Load_dataset — HF_load_dataset • fastai

Load a dataset

HF_load_dataset(
  path,
  name = NULL,
  data_dir = NULL,
  data_files = NULL,
  split = NULL,
  cache_dir = NULL,
  features = NULL,
  download_config = NULL,
  download_mode = NULL,
  ignore_verifications = FALSE,
  save_infos = FALSE,
  script_version = NULL,
  ...
)

Arguments

path: path
name: name
data_dir: dataset dir
data_files: dataset files
split: split
cache_dir: cache directory
features: features
download_config: download configuration
download_mode: download mode
ignore_verifications: ignore verifications or not
save_infos: save information or not
script_version: script version
...: additional arguments

Value

data frame

Details

This method does the following under the hood: 1. Download and import in the library the dataset loading script from ``path`` if it's not already cached inside the library.
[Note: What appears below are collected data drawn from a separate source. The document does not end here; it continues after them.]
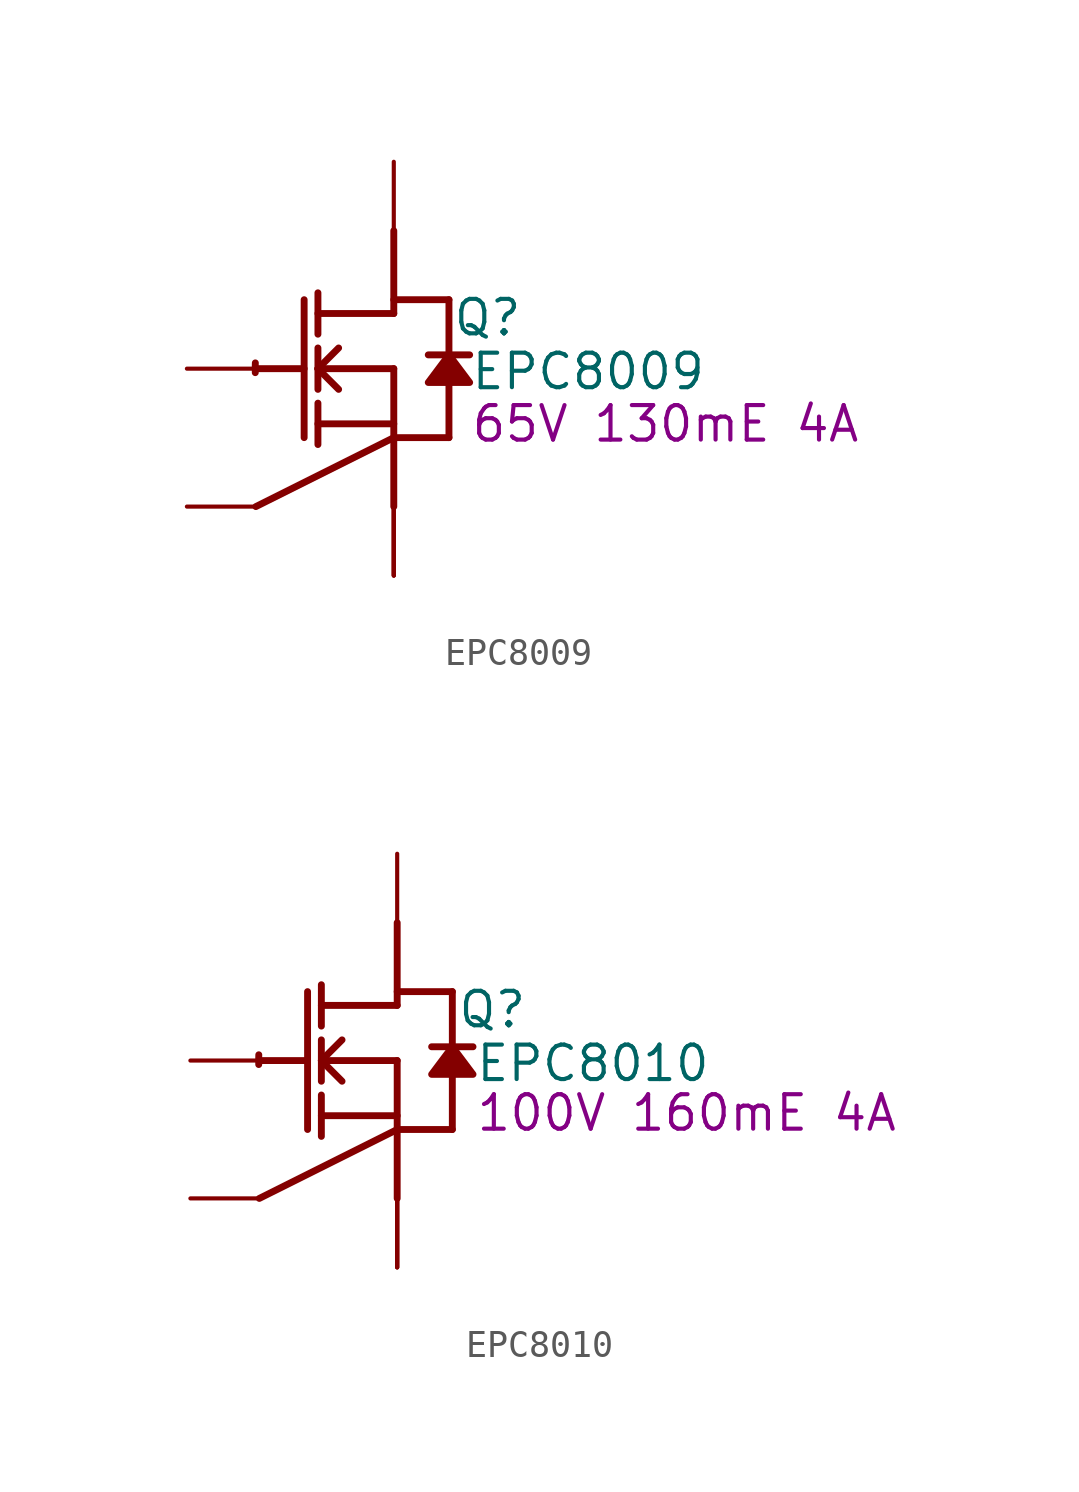
<source format=kicad_sym>
(kicad_symbol_lib
  (version 20231120)
  (generator "kicad_symbol_editor")
  (generator_version "8.0")
  (symbol "EPC8009"
    (property "Reference" "Q"
      (at 3.454 1.88 0)
      (effects (font (size 1.27 1.27))))
    (property "Value" "EPC8009"
      (at 7.163 -0.102 0)
      (effects (font (size 1.27 1.27))))
    (property "Description" "65V 130mE 4A"
      (at 10.008 -2.032 0)
      (effects (font (size 1.27 1.27))))
    (symbol "EPC8009_1_0"
      (arc (start -5.0996 0.2128) (mid -5.1039 0.0331) (end -5.1019 -0.1467) (stroke (width 0.254) (type solid)) (fill (type none)))
      (polyline (pts (xy -5.08 0) (xy -3.302 0)) (stroke (width 0.254) (type solid)) (fill (type none)))
      (polyline (pts (xy -3.302 2.54) (xy -3.302 -2.54)) (stroke (width 0.254) (type solid)) (fill (type none)))
      (polyline (pts (xy -2.794 -2.794) (xy -2.794 -1.27)) (stroke (width 0.254) (type solid)) (fill (type none)))
      (polyline (pts (xy -2.794 -2.032) (xy 0 -2.032)) (stroke (width 0.254) (type solid)) (fill (type none)))
      (polyline (pts (xy -2.794 -0.762) (xy -2.794 0.762)) (stroke (width 0.254) (type solid)) (fill (type none)))
      (polyline (pts (xy -2.794 0) (xy -2.032 0.762)) (stroke (width 0.254) (type solid)) (fill (type none)))
      (polyline (pts (xy -2.794 0) (xy 0 0)) (stroke (width 0.254) (type solid)) (fill (type none)))
      (polyline (pts (xy -2.794 1.27) (xy -2.794 2.794)) (stroke (width 0.254) (type solid)) (fill (type none)))
      (polyline (pts (xy -2.032 -0.762) (xy -2.794 0)) (stroke (width 0.254) (type solid)) (fill (type none)))
      (polyline (pts (xy 0 -2.54) (xy -5.08 -5.08)) (stroke (width 0.254) (type solid)) (fill (type none)))
      (polyline (pts (xy 0 -2.54) (xy 2.032 -2.54)) (stroke (width 0.254) (type solid)) (fill (type none)))
      (polyline (pts (xy 0 0) (xy 0 -5.08)) (stroke (width 0.254) (type solid)) (fill (type none)))
      (polyline (pts (xy 0 2.032) (xy -2.794 2.032)) (stroke (width 0.254) (type solid)) (fill (type none)))
      (polyline (pts (xy 0 2.032) (xy 0 5.08)) (stroke (width 0.254) (type solid)) (fill (type none)))
      (polyline (pts (xy 0 2.54) (xy 2.032 2.54)) (stroke (width 0.254) (type solid)) (fill (type none)))
      (polyline (pts (xy 2.032 -0.508) (xy 2.032 -2.54)) (stroke (width 0.254) (type solid)) (fill (type none)))
      (polyline (pts (xy 2.032 2.54) (xy 2.032 0.508)) (stroke (width 0.254) (type solid)) (fill (type none)))
      (polyline (pts (xy 2.794 0.508) (xy 1.27 0.508)) (stroke (width 0.254) (type solid)) (fill (type none)))
      (polyline (pts (xy 2.032 0.508) (xy 1.27 -0.508) (xy 2.794 -0.508) (xy 2.032 0.508)) (stroke (width 0.254) (type solid)) (fill (type outline)))
      (pin passive line (at -7.62 0 0) (length 2.54) (name "G" (effects (font (size 0 0)))) (number "1" (effects (font (size 0 0)))))
      (pin open_emitter line (at -7.62 -5.08 0) (length 2.54) (name "SG" (effects (font (size 0 0)))) (number "2" (effects (font (size 0 0)))))
      (pin open_emitter line (at 0 -7.62 90) (length 2.54) (name "SP1" (effects (font (size 0 0)))) (number "3" (effects (font (size 0 0)))))
      (pin open_collector line (at 0 7.62 270) (length 2.54) (name "D" (effects (font (size 0 0)))) (number "4" (effects (font (size 0 0)))))
      (pin open_emitter line (at 0 -7.62 90) (length 2.54) (name "SP2" (effects (font (size 0 0)))) (number "5" (effects (font (size 0 0)))))
      (pin open_emitter line (at 0 -7.62 90) (length 2.54) (name "Sub" (effects (font (size 0 0)))) (number "6" (effects (font (size 0 0)))))))
  (symbol "EPC8010"
    (property "Reference" "Q"
      (at 3.505 1.88 0)
      (effects (font (size 1.27 1.27))))
    (property "Value" "EPC8010"
      (at 7.214 -0.102 0)
      (effects (font (size 1.27 1.27))))
    (property "Description" "100V 160mE 4A"
      (at 10.668 -1.93 0)
      (effects (font (size 1.27 1.27))))
    (symbol "EPC8010_1_0"
      (arc (start -5.0996 0.2128) (mid -5.1039 0.0331) (end -5.1019 -0.1467) (stroke (width 0.254) (type solid)) (fill (type none)))
      (polyline (pts (xy -5.08 0) (xy -3.302 0)) (stroke (width 0.254) (type solid)) (fill (type none)))
      (polyline (pts (xy -3.302 2.54) (xy -3.302 -2.54)) (stroke (width 0.254) (type solid)) (fill (type none)))
      (polyline (pts (xy -2.794 -2.794) (xy -2.794 -1.27)) (stroke (width 0.254) (type solid)) (fill (type none)))
      (polyline (pts (xy -2.794 -2.032) (xy 0 -2.032)) (stroke (width 0.254) (type solid)) (fill (type none)))
      (polyline (pts (xy -2.794 -0.762) (xy -2.794 0.762)) (stroke (width 0.254) (type solid)) (fill (type none)))
      (polyline (pts (xy -2.794 0) (xy -2.032 0.762)) (stroke (width 0.254) (type solid)) (fill (type none)))
      (polyline (pts (xy -2.794 0) (xy 0 0)) (stroke (width 0.254) (type solid)) (fill (type none)))
      (polyline (pts (xy -2.794 1.27) (xy -2.794 2.794)) (stroke (width 0.254) (type solid)) (fill (type none)))
      (polyline (pts (xy -2.032 -0.762) (xy -2.794 0)) (stroke (width 0.254) (type solid)) (fill (type none)))
      (polyline (pts (xy 0 -2.54) (xy -5.08 -5.08)) (stroke (width 0.254) (type solid)) (fill (type none)))
      (polyline (pts (xy 0 -2.54) (xy 2.032 -2.54)) (stroke (width 0.254) (type solid)) (fill (type none)))
      (polyline (pts (xy 0 0) (xy 0 -5.08)) (stroke (width 0.254) (type solid)) (fill (type none)))
      (polyline (pts (xy 0 2.032) (xy -2.794 2.032)) (stroke (width 0.254) (type solid)) (fill (type none)))
      (polyline (pts (xy 0 2.032) (xy 0 5.08)) (stroke (width 0.254) (type solid)) (fill (type none)))
      (polyline (pts (xy 0 2.54) (xy 2.032 2.54)) (stroke (width 0.254) (type solid)) (fill (type none)))
      (polyline (pts (xy 2.032 -0.508) (xy 2.032 -2.54)) (stroke (width 0.254) (type solid)) (fill (type none)))
      (polyline (pts (xy 2.032 2.54) (xy 2.032 0.508)) (stroke (width 0.254) (type solid)) (fill (type none)))
      (polyline (pts (xy 2.794 0.508) (xy 1.27 0.508)) (stroke (width 0.254) (type solid)) (fill (type none)))
      (polyline (pts (xy 2.032 0.508) (xy 1.27 -0.508) (xy 2.794 -0.508) (xy 2.032 0.508)) (stroke (width 0.254) (type solid)) (fill (type outline)))
      (pin passive line (at -7.62 0 0) (length 2.54) (name "G" (effects (font (size 0 0)))) (number "1" (effects (font (size 0 0)))))
      (pin open_emitter line (at -7.62 -5.08 0) (length 2.54) (name "SG" (effects (font (size 0 0)))) (number "2" (effects (font (size 0 0)))))
      (pin open_emitter line (at 0 -7.62 90) (length 2.54) (name "SP1" (effects (font (size 0 0)))) (number "3" (effects (font (size 0 0)))))
      (pin open_collector line (at 0 7.62 270) (length 2.54) (name "D" (effects (font (size 0 0)))) (number "4" (effects (font (size 0 0)))))
      (pin open_emitter line (at 0 -7.62 90) (length 2.54) (name "SP2" (effects (font (size 0 0)))) (number "5" (effects (font (size 0 0)))))
      (pin open_emitter line (at 0 -7.62 90) (length 2.54) (name "Sub" (effects (font (size 0 0)))) (number "6" (effects (font (size 0 0))))))))
</source>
Processing scripts are small python scripts that define the citation, info and format of the dataset, contain the URL to the original data files and the code to load examples from the original data files. You can find some of the scripts here: https://github.com/huggingface/datasets/datasets and easily upload yours to share them using the CLI ``datasets-cli``. 2. Run the dataset loading script which will: * Download the dataset file from the original URL (see the script) if it's not already downloaded and cached. * Process and cache the dataset in typed Arrow tables for caching. Arrow table are arbitrarily long, typed tables which can store nested objects and be mapped to numpy/pandas/python standard types. They can be directly access from drive, loaded in RAM or even streamed over the web. 3. Return a dataset build from the requested splits in ``split`` (default: all).